Dabei wollten die Schüler bewusst nicht die gängigen Klischees im Stile „Frauen am Steuer“ auf die Bühne bringen, sondern „solche, über die es lohnt nachzudenken, bei denen wir uns selbst wiederfinden“, wie Christina Barthelme sagte. Das Aufstöhnen und die Lachsalven im Publikum, und es waren an beiden Tagen über 200 Besucher, gaben ihrem Ansatz Recht.

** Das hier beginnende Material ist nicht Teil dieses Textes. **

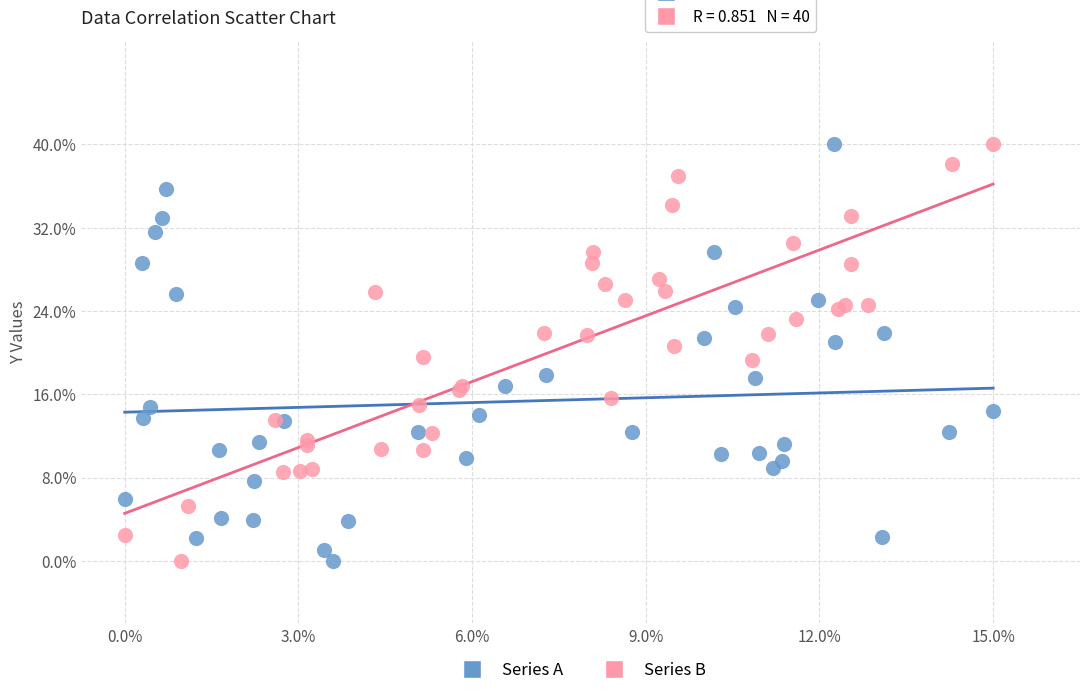

What are all the series names shown in the legend?

Series A, Series B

„Immer dort, wo wir den Nerv und die eigenen Erfahrungen der Zuschauer getroffen haben, gab es emotionale Reaktionen“, fand Barthelme. Natürlich flossen auch Erlebnisse im eigenen Elternhaus ein, gestanden die jungen Frauen und Männer. Mit den Männern hatte der 13. Jahrgang aber so seine Probleme: Es gab einfach nicht genug, um genügend Paare zu bilden. Also mussten einige Frauen, schwarz gekleidet, Männerrollen übernehmen. Auch wenn auf der Bühne der Satz fiel: Männer können Frauen nicht verstehen, so konnten sich die Mädchen in den Männerrollen doch hervorragend zurechtfinden.

Eine weitere Besonderheit prägte die Aufführung: Jeder der Akteure erarbeitete eine solistische Szene mit einem eigenen Thema oder einem Lied wie Melina Claasen. Dass bei den Männern „Na, wollen wir einen trinken“ und bei den Frauen „Igitt, wie bin ich dick“ vorkam, war wohl normal.

Wie aber jeweils die Männer und die Frauen zweier Paare ihre „Erfahrungen“ über ein gemeinsames Abendessen beim Italiener und dem anschließenden Sex im heimischen Bett austauschten und dabei zu völlig entgegengesetzten Einschätzungen kamen, war genial dargestellt. Ebenso das Besen- und Putzballett. Als Anne Grube und Lea-Maricke Baldauf über ihre heimischen Sexerlebnisse sprachen, dabei über einen Sextherapeuten nachdachten, und die „Lösung“ im Partnertausch gefunden zu haben glaubten, war einfach köstlich.

Dennoch standen die Gags nicht im Vordergrund. Den Schülerinnen ist ein Spiel gegen Vorurteile gelungen, das zum Nachdenken anregt.